Professor Dumbledore verließ Hogwarts immer wieder, um an Gerichtsverhandlungen gegen gefaßte Todesser teilzunehmen. Doch Professor McGonagall paßte scharf auf, daß in seiner Abwesenheit niemand über die Stränge schlug.

Roy bekam einen Brief seiner Schwester Erica, die ihm mitteilte, sie würde im neuen Jahr nach England zurückkehren, um ein kleines Haus in der Nähe von Liverpool zu beziehen. Roy könne zu ihr nach Australien kommen oder in Hogwarts bleiben. Er entschied sich, wie alle seine ZAG-Kameraden in die Ferien zu fahren. Das schickte er Erica mit einer Expresseule über Hogsmeade.

Als die, die in die Ferien fahren wollten, am Bahnhof Kings Cross aus dem Hogwarts-Express ausstiegen, fühlten sie gleich, daß es jetzt etwas anderes war.

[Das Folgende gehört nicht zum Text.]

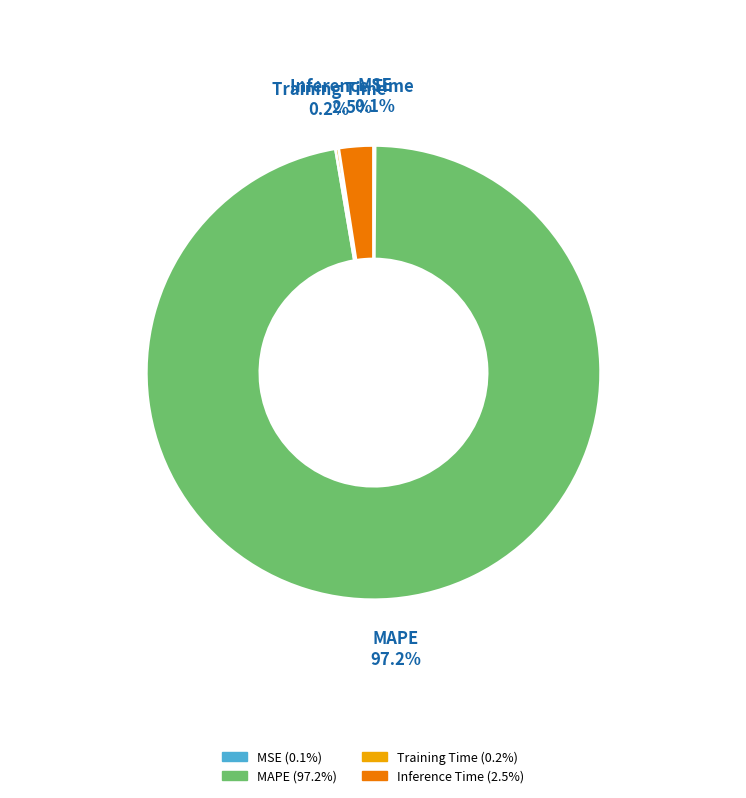

What is the largest slice in the pie chart?

MAPE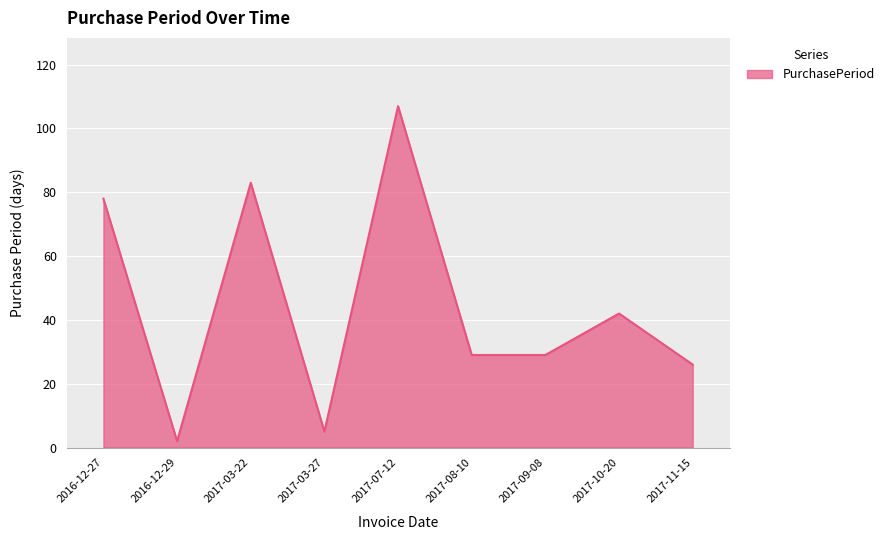

How many categories are shown in the chart?

9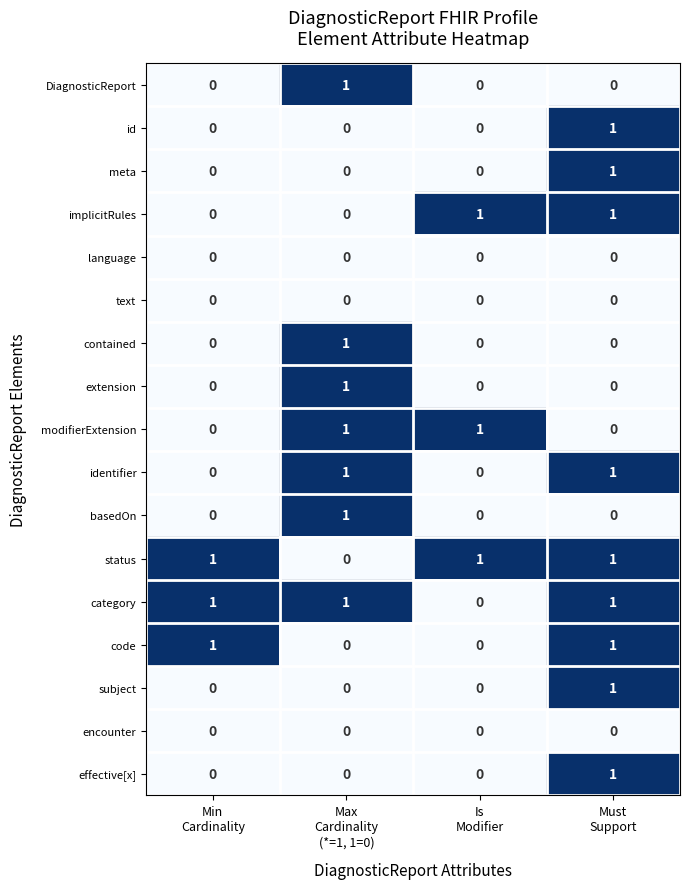

What is the sum of all category values?

3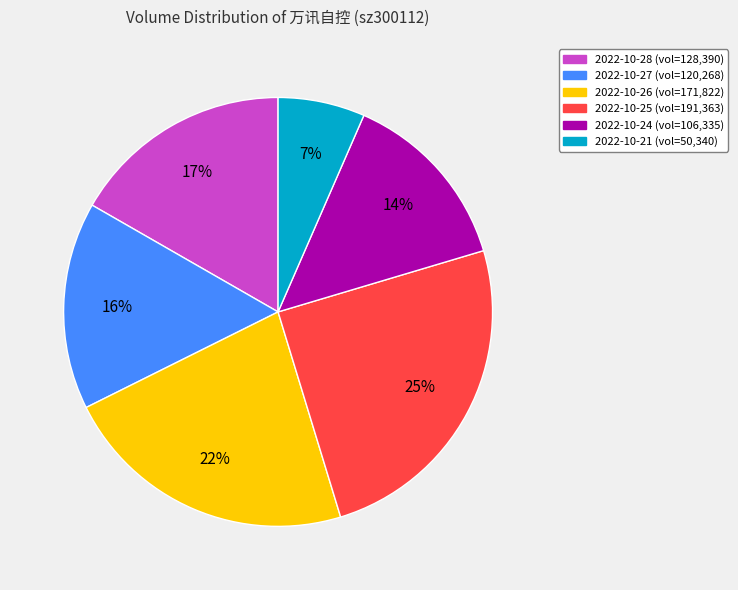

Between 2022-10-24 and 2022-10-27, which is larger?

2022-10-27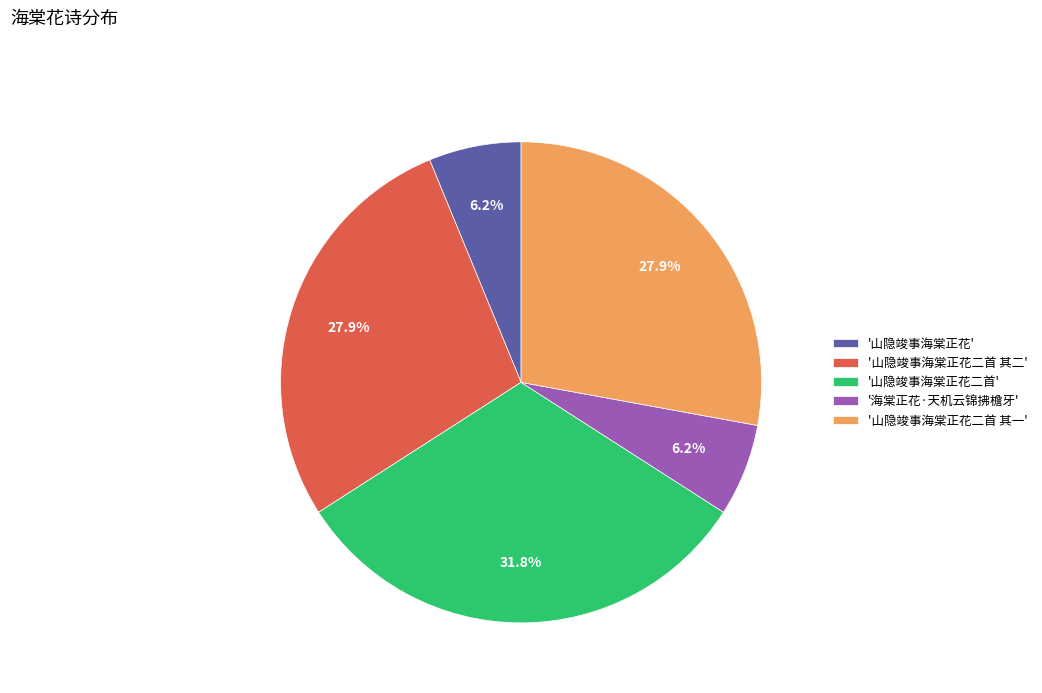

How many slices are in this pie chart?

5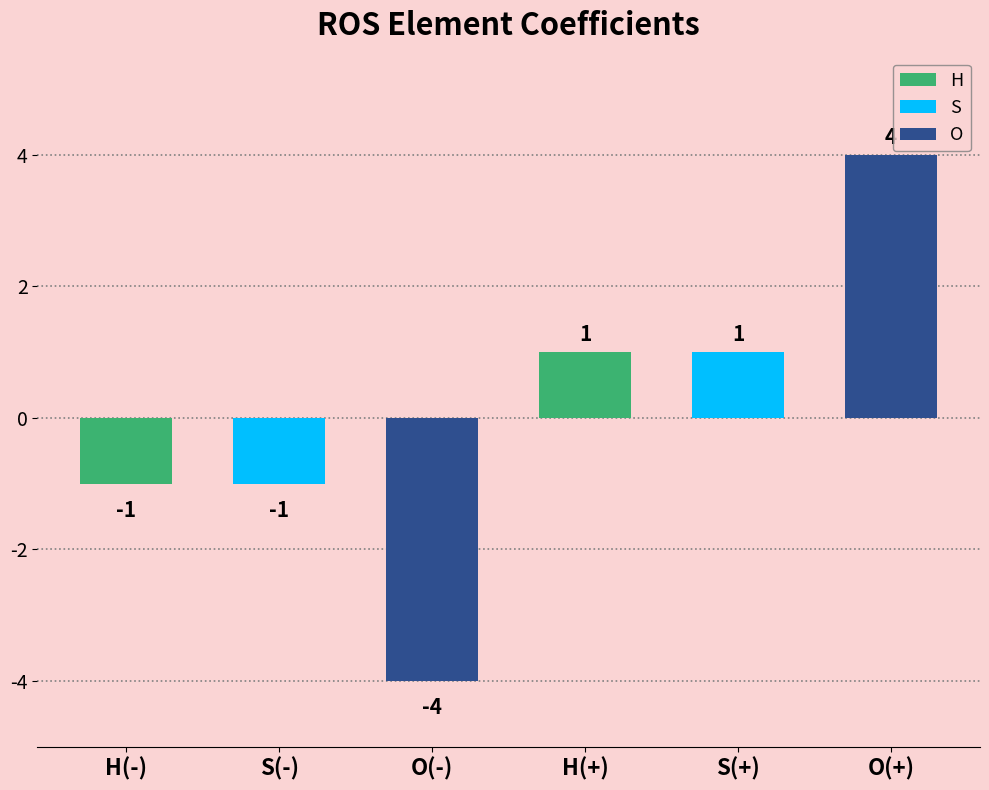

What is the value of the 6th bar from the left?

4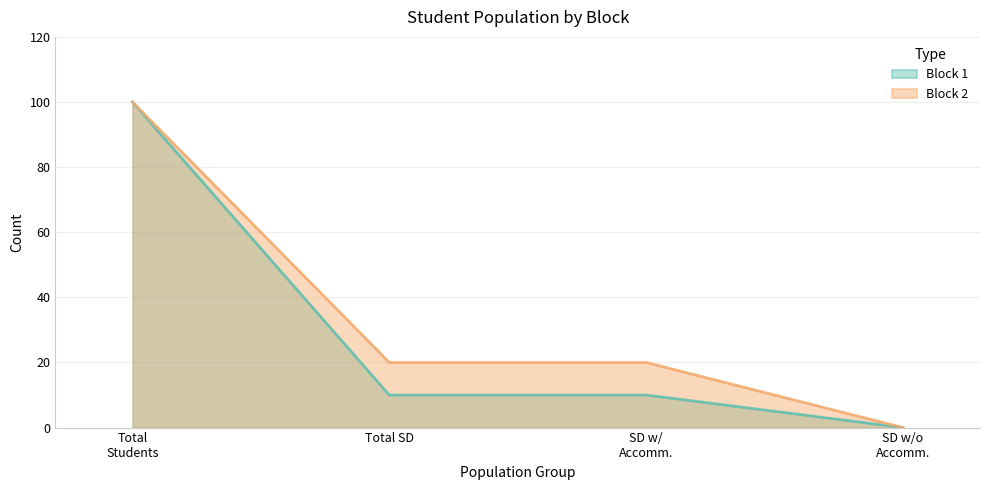

What is the average value of the Block 2 series?

35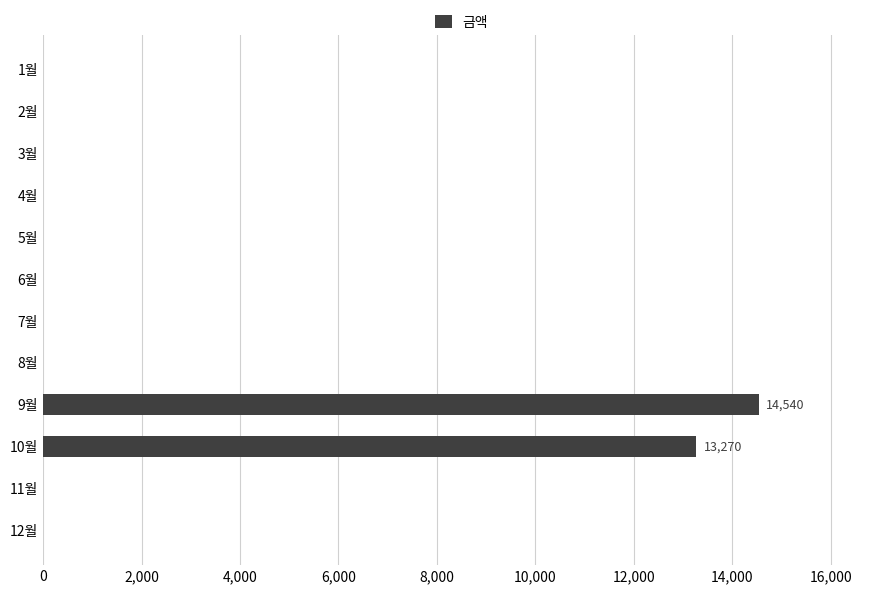

What is the greatest value displayed?

14540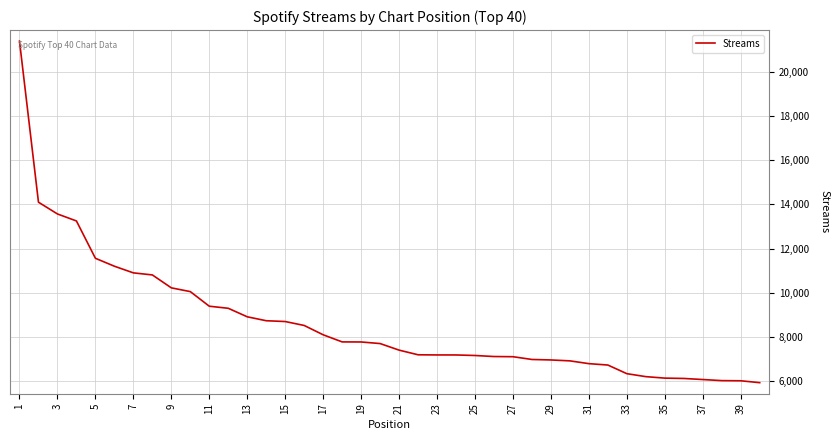

What is the maximum value shown in the chart?

21389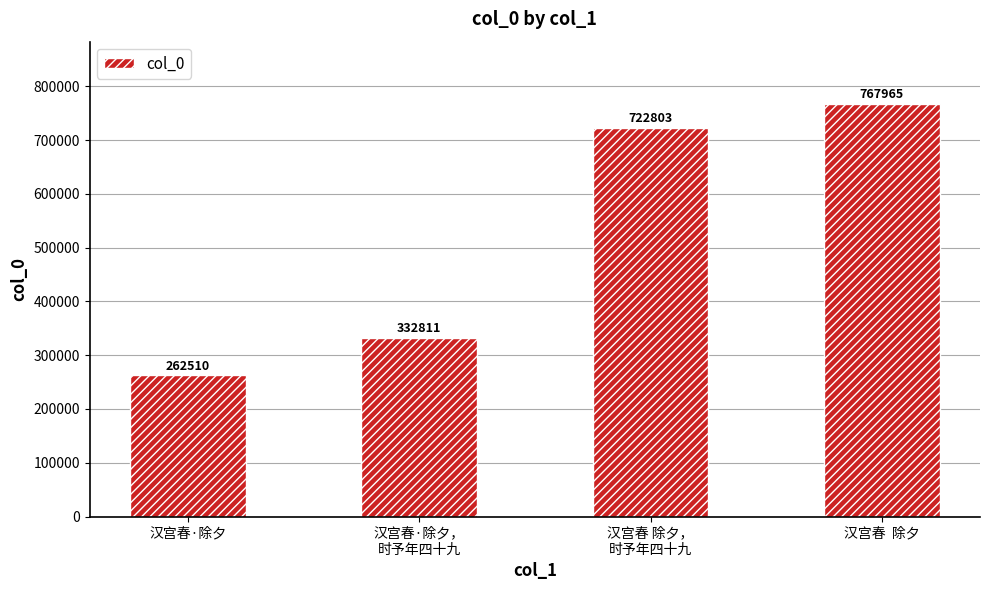

What is the sum of all values?

2086089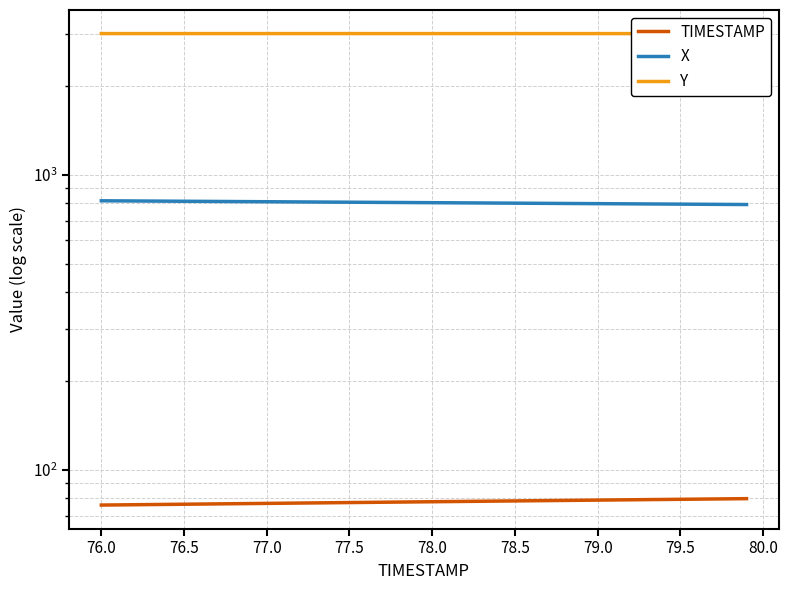

What is the highest value of the X series?

817.0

Keine Aurorentruppe stand hier wache. Sicher, die jagten die schwarzen Magier, die nun versprengt im Lande herumstromerten. Doch für Gleis 9 3/4 schien keine Gefahr mehr zu bestehen.

Die Dawns und Priestleys holten ihre Kinder vom Zug ab. Aurora sah Erica Fielding, die zwischen den Murphys Stand, die auf ihre Tochter Dina warteten. Sie winkte ihr zu. Erica lächelte. Ihr Gesicht wies keinerlei Narben auf. Nur ihre Nase war etwas kleiner geworrden. Offenbar hatte man in der Sana-Novodies-Klinik unrettbare Hautpartien durch Stückchen aus der Nase ersetzen müssen. Aurora hatte von Madame Pomfrey gehört, daß sowas bei Gesichtsverletzungen vorkam.

Als sie mit ihren Eltern durch die Barriere gegangen war, atmete sie die kalte Luft der Großstadt. Trotz des Muggelqualms und des Lärms unzähliger Autos genoß Aurora die Umgebung. Es weihnachtete, das erste Weihnachten ohne den Zauberer, dessen Namen auch nach seinem wundersamen Niedergang niemand laut auszusprechen wagte.